Re: PITR - Some data is not recovered.

From: Tom Lane <tgl(at)sss(dot)pgh(dot)pa(dot)us>
To: OKADA Satoshi <okada(dot)satoshi(at)lab(dot)ntt(dot)co(dot)jp>
Cc: pgsql-hackers(at)postgresql(dot)org
Subject: Re: PITR - Some data is not recovered.
Date: 2004-08-10 21:31:07
Message-ID: 1690.1092173467@sss.pgh.pa.us
Views: Raw Message | Whole Thread | Download mbox | Resend email
Thread:
Lists: pgsql-hackers

OKADA Satoshi <okada(dot)satoshi(at)lab(dot)ntt(dot)co(dot)jp> writes:
> I'm testing PITR using pgbench and postgresql ver.8.0bata.
> I think that result of recovery is wrong.

Many thanks for this bug report. I have developed a patch (attached)
that seems to fix it for me. Please test and see if you can still
cause the problem.

BTW, I found that it was much easier to cause the bug to happen if you
force a long commit delay. To do this you need to have
fsync = on
commit_siblings = 1
commit_delay = 100000
and while the pgbench run is going, start a new psql and do
begin;
create table foo(f1 int);
(or any other command that modifies the database). If you are watching
things with "top" you should notice a drastic decrease in the CPU
consumption of the backend connected to pgbench as soon as you do this.
Then proceed with taking the on-line backup. You can end the extra psql
session after the backup is done, to allow pgbench to go back to
normal speed.

Doing it this way I got a failure just about every time (3 failures in 3
tries) whereas without, I had seen only one failure in four tries.

regards, tom lane

Index: src/backend/access/transam/xact.c
===================================================================
RCS file: /cvsroot/pgsql-server/src/backend/access/transam/xact.c,v
retrieving revision 1.177
diff -c -r1.177 xact.c
*** src/backend/access/transam/xact.c 3 Aug 2004 15:57:26 -0000 1.177
--- src/backend/access/transam/xact.c 10 Aug 2004 20:55:48 -0000
***************
*** 574,586 ****
START_CRIT_SECTION();

/*
! * We only need to log the commit in XLOG if the transaction made
! * any transaction-controlled XLOG entries or will delete files.
* (If it made no transaction-controlled XLOG entries, its XID
* appears nowhere in permanent storage, so no one else will ever care
! * if it committed.)
*/
madeTCentries = (MyLastRecPtr.xrecoff != 0);
if (madeTCentries || nrels > 0)

————

■ Exercise ■
In the mailing-list reply about the PITR recovery bug, what value does the author give for commit_delay to force a long commit delay?

■ Provided data ■
————

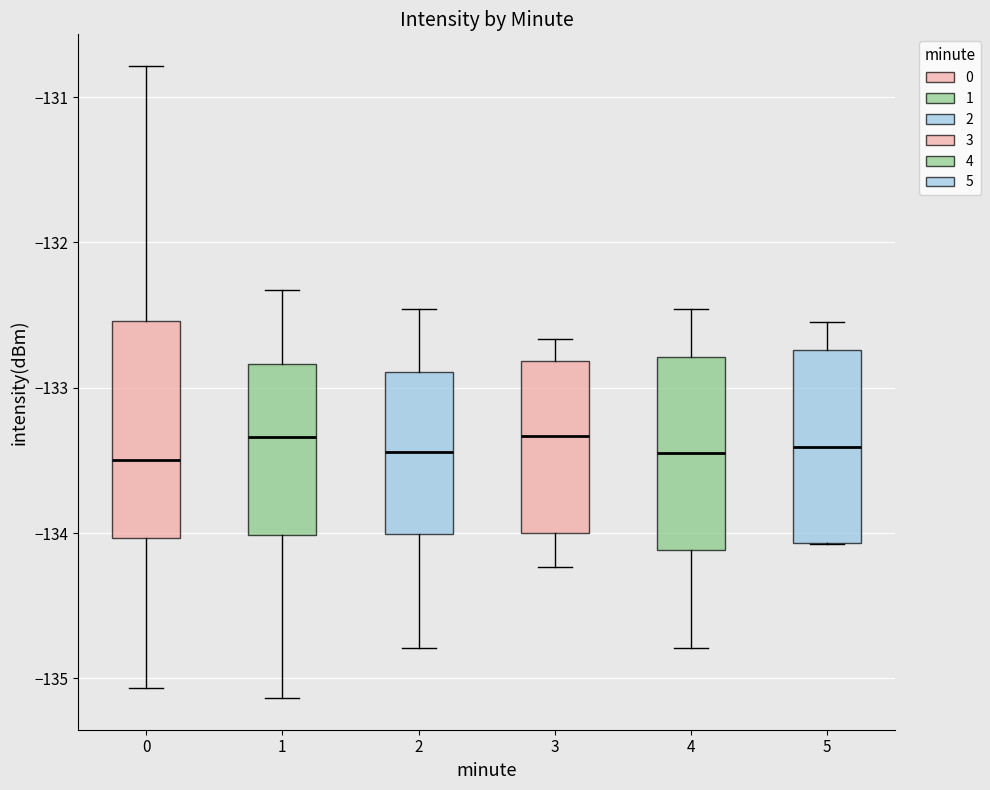

Comparing the boxes themselves (not the whiskers), which one is the tallest?

0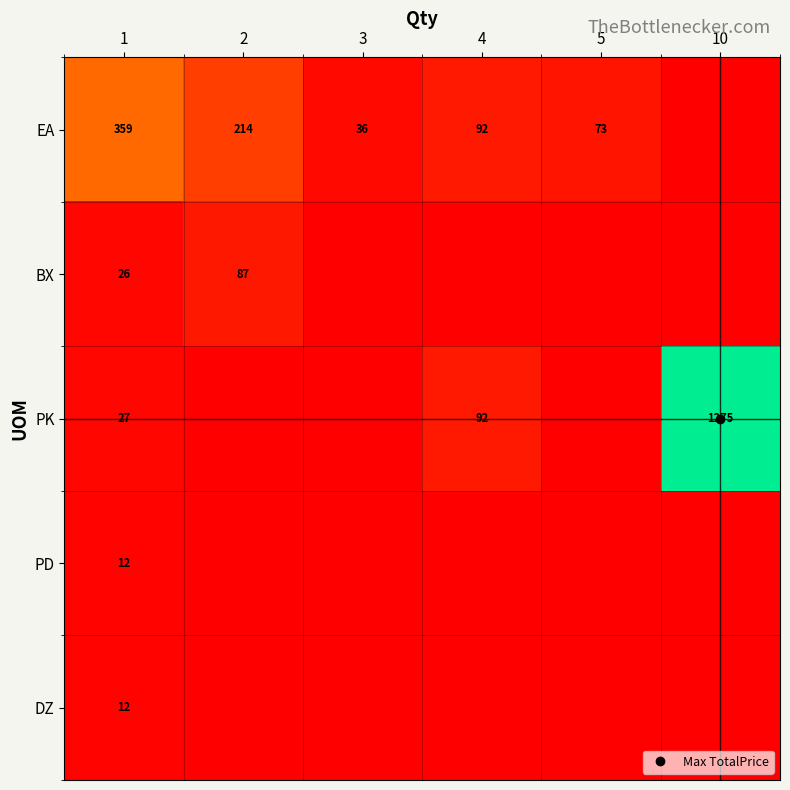

How many distinct data groups are displayed?

5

————

■ Exercise solution ■
100000